Steel Beach is a novel that I have a pretty mixed reaction to.

Steel Beach is without a doubt an interesting book. Steel Beach is at it's core a novel that explores the meaning of contemporary life through the lens of a madcap Sci-fi adventure. We see the role of technology explored through the guise of a suicidal AI that humanity needs to live. We see celebrty culture, the news media, animal rights activists, libertarians, Sci-fi dreamers, parents, athletes, and more all examined and lampooned. We see gender roles and identity and sex all explored in intimate detail. If anything, Steel Beach reads like a smart man trying to figure out life and what it means to him and sharing that exploration with readers through this story. In that context, this is a fascinating book; like or hate his ideas, seeing these concepts worked through in such a rigorous and gonzo way is pretty interesting. 

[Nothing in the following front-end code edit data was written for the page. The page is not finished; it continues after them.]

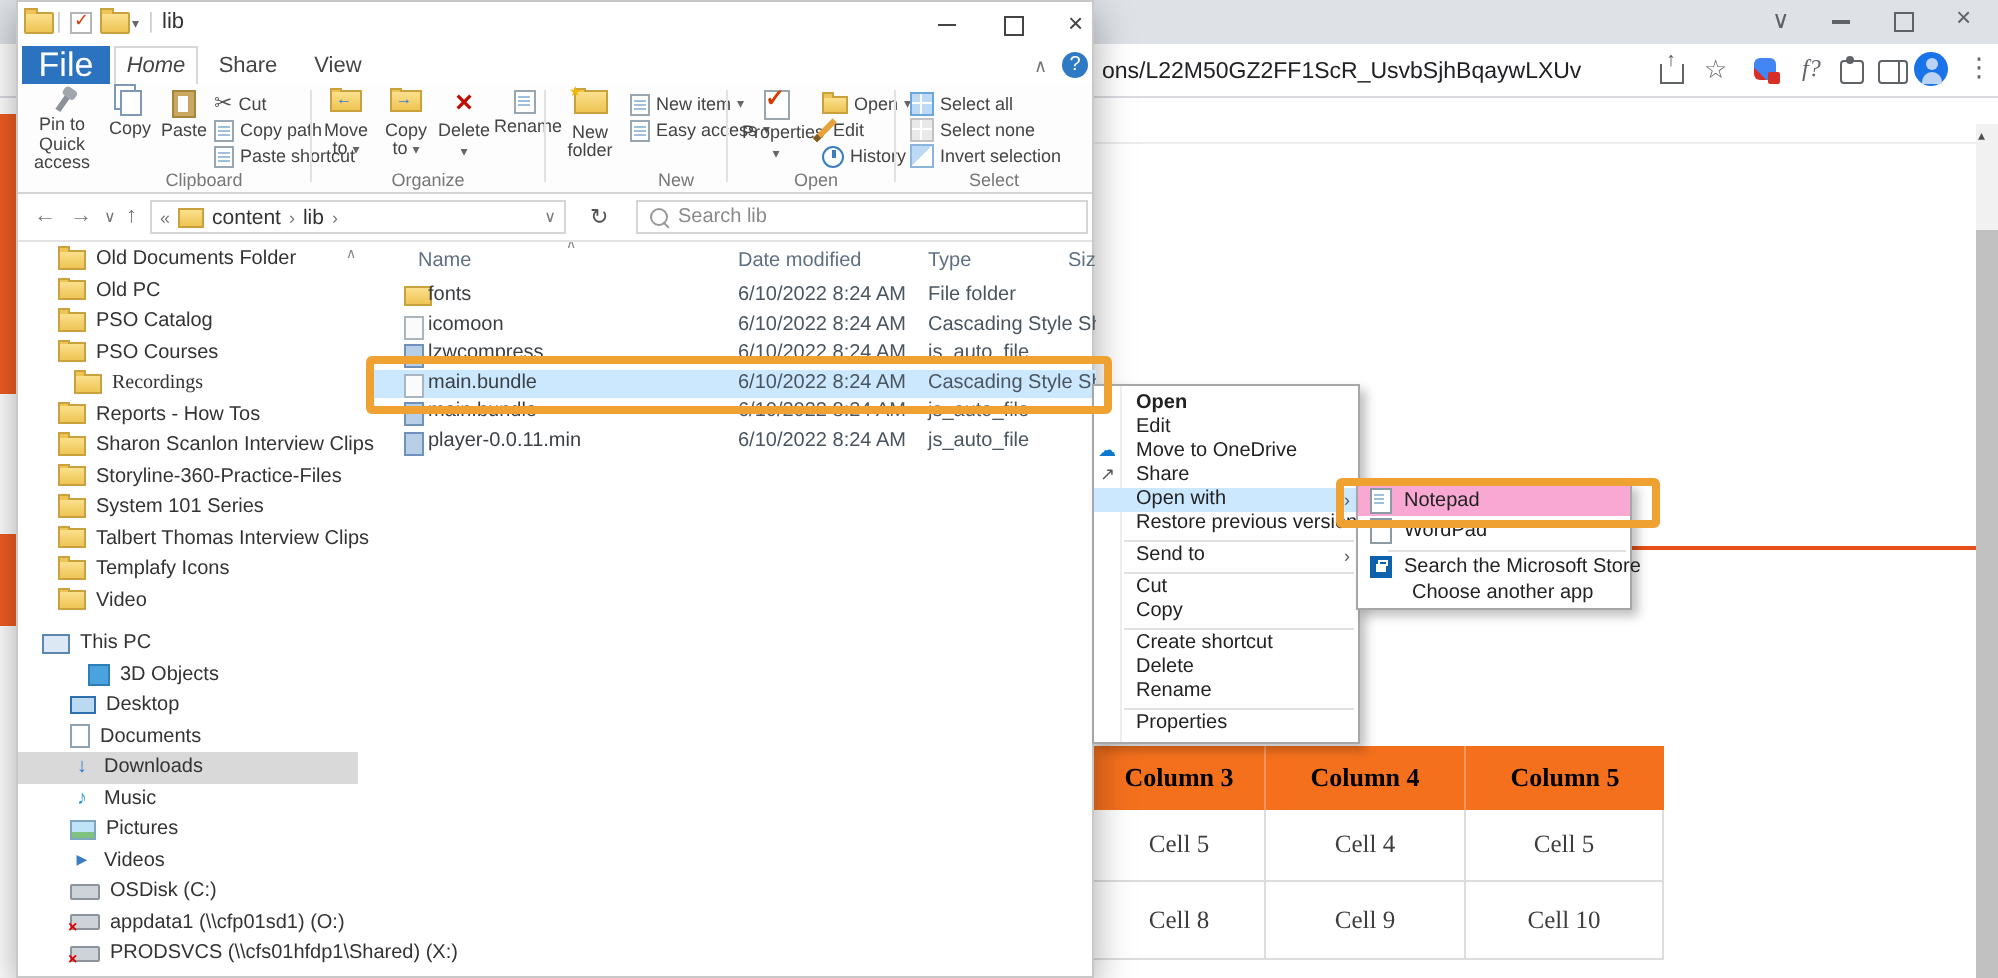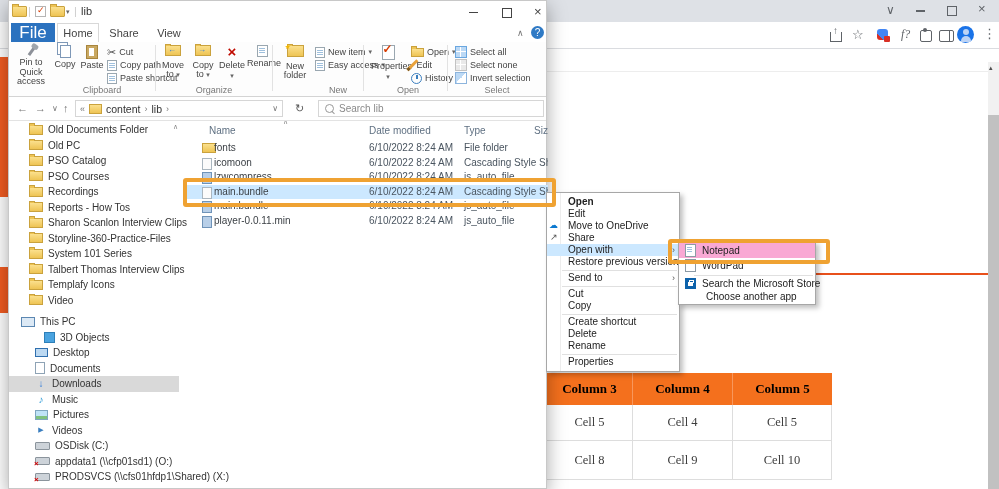--- a/index.html
+++ b/index.html
@@ -49,21 +49,21 @@
   .chkI::before{content:"✓";position:absolute;color:#d83b01;font-size:9px;left:1px;top:-2px;}
   .wtitle{font-size:11px;color:#333;top:4px;}
   .wc{color:#444;}
   .wbar{width:9px;height:1px;background:#444;top:11px;}
   .wsq{width:8px;height:8px;border:1px solid #444;top:7px;}
   .wx{font-size:13px;top:3px;}
 
   .tabsrow{left:0;top:22px;width:100%;height:19px;background:#fff;}
   .ftab{left:2px;top:0;width:44px;height:19px;background:#2b72bf;color:#fff;font-size:17px;display:flex;align-items:center;justify-content:center;}
   .rtab{top:0;height:19px;font-size:11px;color:#444;display:flex;align-items:center;justify-content:center;}
-  .rtab.on{background:#fff;border:1px solid #d8d8d8;border-bottom:none;box-sizing:border-box;}
+  .rtab.on{background:#fff;border:1px solid #d8d8d8;border-bottom:none;box-sizing:border-box;font-style:italic;}
   .rchev{font-size:9px;color:#777;top:5px;}
   .helpq{width:13px;height:13px;border-radius:50%;background:#2f7ac5;color:#fff;font-size:10px;text-align:center;line-height:13px;top:3px;}
 
   .ribbon{left:0;top:41px;width:100%;height:55px;background:#fdfdfd;border-bottom:1px solid #d4d4d4;box-sizing:border-box;}
   .rsep{top:3px;width:1px;height:46px;background:#e2e2e2;}
   .rglabel{top:43px;font-size:9px;color:#777;text-align:center;}
   .rbig{top:3px;text-align:center;font-size:9px;color:#444;line-height:9.5px;}
   .rbig .ric{display:block;margin:0 auto 2px;}
   .rsm{position:absolute;height:12px;font-size:9px;color:#444;display:flex;align-items:center;gap:3px;white-space:nowrap;}
   .cdn{font-size:7px;color:#666;}
@@ -162,20 +162,21 @@
   .annot{border:4px solid #efa232;border-radius:3px;box-sizing:border-box;z-index:9;}
 </style>
 </head>
 <body>
 
 <div class="screen">
 
   <div class="abs tabstrip"></div>
   <div class="abs toolbar"></div>
   <div class="abs bookbar"></div>
+  <span class="abs urltxt">ons/L22M50GZ2FF1ScR_UsvbSjhBqaywLXUv</span>
 
   <span class="abs bwc" style="left:886px;top:3px;">∨</span>
   <span class="abs bbar" style="left:916px;"></span>
   <span class="abs bsq" style="left:947px;"></span>
   <span class="abs bwc wx" style="left:978px;top:1px;font-size:13px;">×</span>
 
   <span class="abs sharebox" style="left:830px;"></span>
   <span class="abs sharearr" style="left:833px;">↑</span>
   <span class="abs bico" style="left:852px;font-size:13px;">☆</span>
   <span class="abs extpip" style="left:877px;"></span>
@@ -362,21 +363,21 @@
           <span>Old PC</span>
         </div>
       <div class="ti" style="padding-left:20px;">
           <span class="fldS"></span>
           <span>PSO Catalog</span>
         </div>
       <div class="ti" style="padding-left:20px;">
           <span class="fldS"></span>
           <span>PSO Courses</span>
         </div>
-      <div class="ti" style="padding-left:20px;">
+      <div class="ti" style="padding-left:28px;font-family:Liberation Serif, serif;">
           <span class="fldS"></span>
           <span>Recordings</span>
         </div>
       <div class="ti" style="padding-left:20px;">
           <span class="fldS"></span>
           <span>Reports - How Tos</span>
         </div>
       <div class="ti" style="padding-left:20px;">
           <span class="fldS"></span>
           <span>Sharon Scanlon Interview Clips</span>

Steel Beach also has a lot of problems, though. John Varley was born in 1947 and has views that jar with a contemporary reading. (For context I was born in 1987.) While he's clearly a liberal guy, some of his ideas, particularly those dealing with gender, sex, and sexuality are out-dated and problematic by my standards. This leads to some pretty infuriating moments in the novel and just a general sense that other authors probably could say more interesting and current things about gender than Varley. (I would love to read a Sci-fi novel by a Trans author exploring gender in a society where bodies are fully mutable.) There is also a pretty systemic future-anachronism problem: Steel Beach is rife with contemporary cultural references from the 19th and 20th centuries which in a novel set in a post-civilization moon colony in the distant future make zero sense. I only kind of understand cultural references from the 1920s and know virtually nothing about popular culture from like, the 1890s. The idea that people living in a distant, alien future who are deeply versed in contemporary culture is bonkers and frustrating. It's kind of one of my Sci-fi pet peeves.

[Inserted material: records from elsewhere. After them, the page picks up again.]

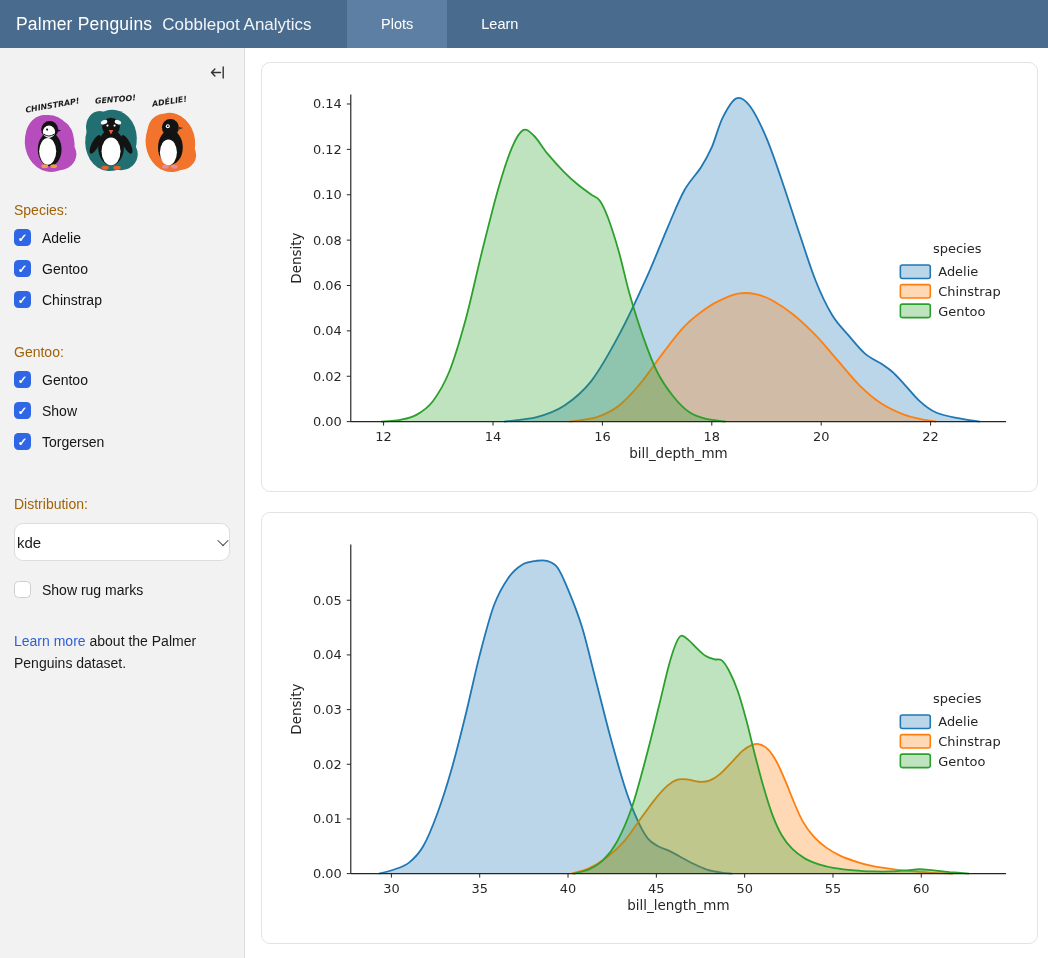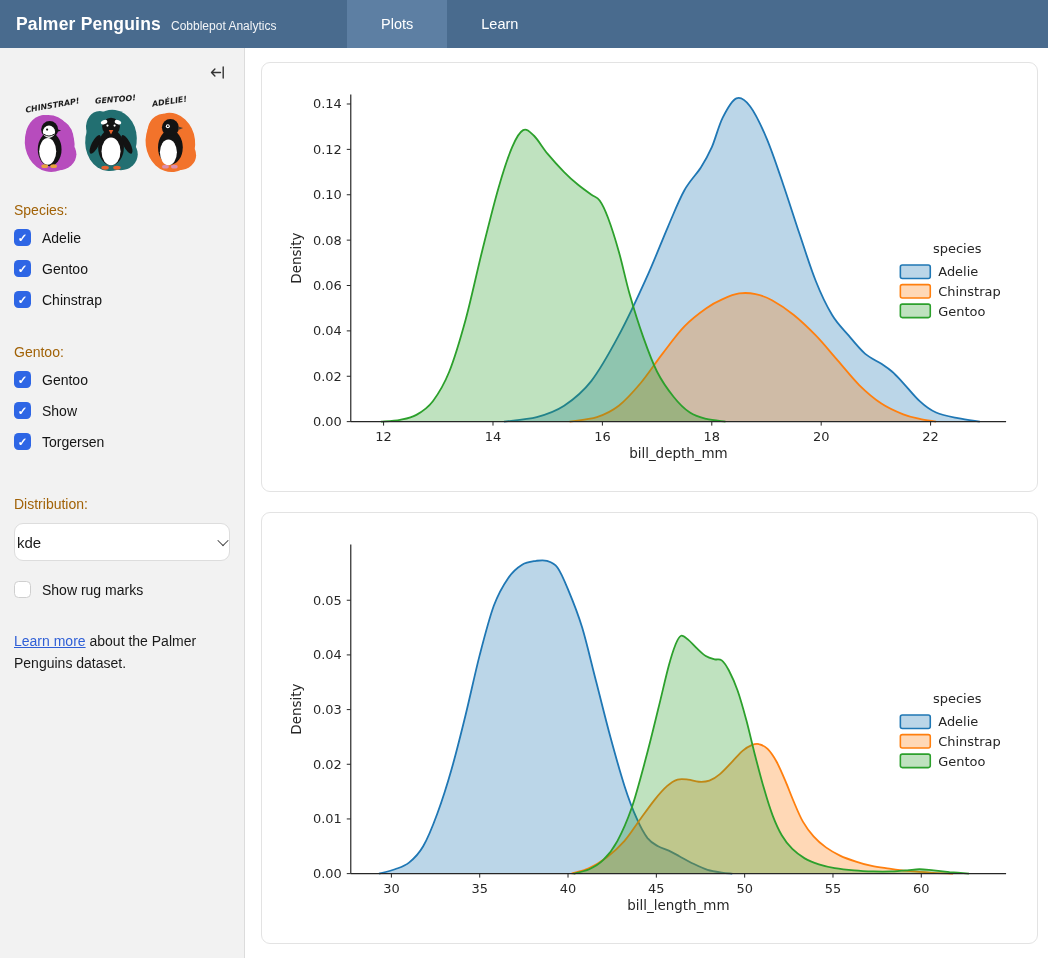--- a/index.html
+++ b/index.html
@@ -6,22 +6,22 @@
     --navbar-bg:#496b8e; --tab-active:#5d7fa3; --check-blue:#2e66e5; --link-blue:#2f5fd6;
   }
   *{box-sizing:border-box}
   html,body{margin:0;padding:0}
   body{width:1048px;height:958px;background:#fff;color:#1a1a1a;
        font-family:"Liberation Sans",sans-serif;overflow:hidden}
 
   
   .navbar{height:48px;background:var(--navbar-bg);display:flex;align-items:stretch;color:#fff}
   .brand{display:flex;align-items:baseline;gap:10px;padding:0 16px;width:347px;align-self:center}
-  .brand-title{font-size:17.5px;font-weight:700;letter-spacing:.2px}
-  .brand-sub{font-size:12px;color:rgba(255,255,255,.93)}
+  .brand-title{font-size:17.5px;font-weight:400;letter-spacing:.2px}
+  .brand-sub{font-size:17px;color:rgba(255,255,255,.93)}
   .nav-tabs{display:flex;align-items:stretch}
   .nav-tab{display:flex;align-items:center;padding:0 34px;font-size:14.5px;cursor:pointer;color:#fff}
   .nav-tab.active{background:var(--tab-active)}
 
   
   .layout{display:flex;height:910px}
   .sidebar{width:245px;min-width:245px;background:#f2f2f2;border-right:1px solid #dcdcdc;
            padding:10px 14px 10px 14px;font-size:14px}
   .main{flex:1;padding:14px 9px 14px 16px;background:#fff}
 
@@ -36,21 +36,21 @@
   .checkbox.checked{background:var(--check-blue)}
   .checkbox.unchecked{background:#fff;border:1.5px solid #cfcfcf}
   .check-label{color:#141414}
   .gap-sm{height:8px}
   .select-box{display:flex;align-items:center;justify-content:space-between;background:#fff;
               border:1px solid #dddddd;border-radius:9px;height:38px;padding:0 2px;margin:4px 0 20px 0;
               font-size:15px;cursor:pointer;box-shadow:0 0 0 0 rgba(0,0,0,0)}
   .chevron{width:8px;height:8px;border-right:1.7px solid #454545;border-bottom:1.7px solid #454545;
            transform:rotate(45deg) translate(-1px,-1px)}
   .learn{margin-top:32px;line-height:1.6;font-size:14px;max-width:212px}
-  .learn a{color:var(--link-blue);text-decoration:underline;cursor:pointer}
+  .learn a{color:var(--link-blue);cursor:pointer}
 
   
   .card{width:777px;border:1px solid #e3e3e3;border-radius:9px;background:#fff;overflow:hidden}
   .card.first{height:430px;margin-bottom:20px}
   .card.second{height:432px}
   .chart-host{width:100%;height:100%}
   svg text{user-select:none}
 </style>
 </head>
 <body>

(As an aside, Steel Beach is kind of interesting in that it clearly is riffing on The Moon Is A Harsh Mistress by Robert A Heinlein, and the novel Glasshouse by Charles Stross, a personal favourite, draws some inspiration from Steel Beach. Novels!)

On balance I think I would recommend Steel Beach. It wouldn't be my first choice of book for most readers since I'm not sure it's good enough to be a timeless classic or current enough to work especially well as contemporary Sci-fi. That said, I found Steel Beach engagingly insightful, engrossingly infuriating, and always interesting the entire way through. As a person trying to sort out what adult life means, reading a smart person from a generation before trying to sort it all out was worth the time invested in the read. I can't guarantee that Steel Beach will please every Science Fiction fan, but if you are interested in reading someone examine the modern meaning of life, Steel Beach might be up your alley.